成人无码视频,亚洲精品久久久久av无码,午夜精品久久久久久毛片,亚洲 中文字幕 日韩 无码

資訊專欄INFORMATION COLUMN

RAC雙節(jié)點(diǎn)crash回復(fù)一例

IT那活兒 / 1811人閱讀
RAC雙節(jié)點(diǎn)crash回復(fù)一例

客戶現(xiàn)場兩節(jié)點(diǎn)庫crash告警。運(yùn)維人員緊急將數(shù)據(jù)庫拉起,應(yīng)用恢復(fù)。但啟動后alert log 報(bào)錯(cuò)ORA-16191和ORA-01031,為DataGuard主備庫密碼文件不一致所致, 重建密碼文件后, 故障解決。

 分析alert log發(fā)現(xiàn):16:32,節(jié)點(diǎn)1讀取控制文件發(fā)現(xiàn)壞塊,緊接著16:33分實(shí)例無法正常讀取控制文件導(dǎo)致crash,然后實(shí)例2在16:35關(guān)閉。經(jīng)檢查控制文件并未存在壞塊,初步判定為數(shù)據(jù)庫短暫讀取控制文件失敗導(dǎo)致BUG。 

發(fā)起SR,經(jīng)SSC人員及SR后臺專家共同確認(rèn)為bug 11698676,該bug與bug  9549042為重復(fù)bug,并在patch 9549042上被fixed。 

2. 故障分析/處理

2.1 故障處理 

  4月5日16:34, ssyy庫兩節(jié)點(diǎn)相繼crash, 緊急接入后確認(rèn)兩實(shí)例已被徹底關(guān)閉、監(jiān)聽仍然開啟,緊急startup將兩實(shí)例拉起,應(yīng)用恢復(fù)連接至生產(chǎn)庫。

  重啟實(shí)例后,檢查節(jié)點(diǎn)1 alert log 發(fā)現(xiàn): 

Check that the primary and standby are using a password file

and remote_login_passwordfile is set to SHARED or EXCLUSIVE, 

and that the SYS password is same in the password files.

returning error ORA-16191

    提示為SYS主備庫上密碼文件不一致導(dǎo)致, 于是決定主庫重建密碼文件,并將新生成的密碼文件拷至備庫節(jié)點(diǎn)應(yīng)用(操作前備份原密碼文件,并更改主庫SYS密碼).

  分別在primary-rac兩個(gè)節(jié)點(diǎn)上執(zhí)行密碼文件創(chuàng)建語句.

orapwd file=/oracle/db/oracle/product/11.1.0/db/dbs/ssyydb1 entries=5 force=y  password=*********

orapwd file=/oracle/db/oracle/product/11.1.0/db/dbs/ssyydb2 entries=5 force=y  password=*********

       分別將ssyydb1和ssyydb2依次拷至standby-rac節(jié)點(diǎn)1和節(jié)點(diǎn)2.   

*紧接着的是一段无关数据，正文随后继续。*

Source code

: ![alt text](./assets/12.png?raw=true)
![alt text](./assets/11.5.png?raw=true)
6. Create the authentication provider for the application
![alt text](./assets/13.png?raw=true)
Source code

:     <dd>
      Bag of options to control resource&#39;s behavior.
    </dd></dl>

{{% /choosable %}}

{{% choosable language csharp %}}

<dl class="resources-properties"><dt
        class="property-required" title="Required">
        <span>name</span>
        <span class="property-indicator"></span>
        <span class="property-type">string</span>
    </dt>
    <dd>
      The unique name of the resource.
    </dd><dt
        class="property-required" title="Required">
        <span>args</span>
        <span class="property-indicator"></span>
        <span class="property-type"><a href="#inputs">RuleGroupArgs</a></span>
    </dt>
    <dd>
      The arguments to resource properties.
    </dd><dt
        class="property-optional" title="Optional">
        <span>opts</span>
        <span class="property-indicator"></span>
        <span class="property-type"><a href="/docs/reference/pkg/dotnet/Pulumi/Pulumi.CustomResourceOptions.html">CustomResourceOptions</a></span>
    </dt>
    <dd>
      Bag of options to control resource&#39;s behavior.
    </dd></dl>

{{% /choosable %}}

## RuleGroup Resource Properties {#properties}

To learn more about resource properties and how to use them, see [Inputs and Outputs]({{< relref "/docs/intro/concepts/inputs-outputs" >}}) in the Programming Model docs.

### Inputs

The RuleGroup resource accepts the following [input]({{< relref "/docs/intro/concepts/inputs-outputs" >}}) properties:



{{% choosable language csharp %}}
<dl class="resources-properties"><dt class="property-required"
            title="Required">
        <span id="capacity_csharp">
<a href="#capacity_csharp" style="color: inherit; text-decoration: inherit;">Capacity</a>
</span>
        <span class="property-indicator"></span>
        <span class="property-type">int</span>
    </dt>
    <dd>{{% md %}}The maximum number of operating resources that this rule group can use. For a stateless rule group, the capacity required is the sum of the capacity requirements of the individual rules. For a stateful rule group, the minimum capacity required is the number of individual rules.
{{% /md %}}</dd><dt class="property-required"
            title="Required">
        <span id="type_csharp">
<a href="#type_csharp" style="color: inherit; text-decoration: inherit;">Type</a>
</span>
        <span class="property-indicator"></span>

  primary-rac1節(jié)點(diǎn)alert log 仍持續(xù)報(bào)錯(cuò):

Errors in file /oracle/db/diag/rdbms/ssyy/ssyy1/trace/ssyy1_arc2_4134.trc:

ORA-01031: insufficient privileges

PING[ARC2]: Heartbeat failed to connect to standby drdb. Error is 1031.

     此時(shí),主庫節(jié)點(diǎn)1無法向備庫節(jié)點(diǎn)1傳送archive log. 查詢MOS,ORA-01031仍為主備庫密碼文件不一致導(dǎo)致,懷疑主庫歸檔進(jìn)程使用了主機(jī)緩存密碼文件導(dǎo)致,因歸檔進(jìn)程為非關(guān)鍵進(jìn)程,kill -9 后會重新啟動,對當(dāng)前數(shù)據(jù)庫無影響。 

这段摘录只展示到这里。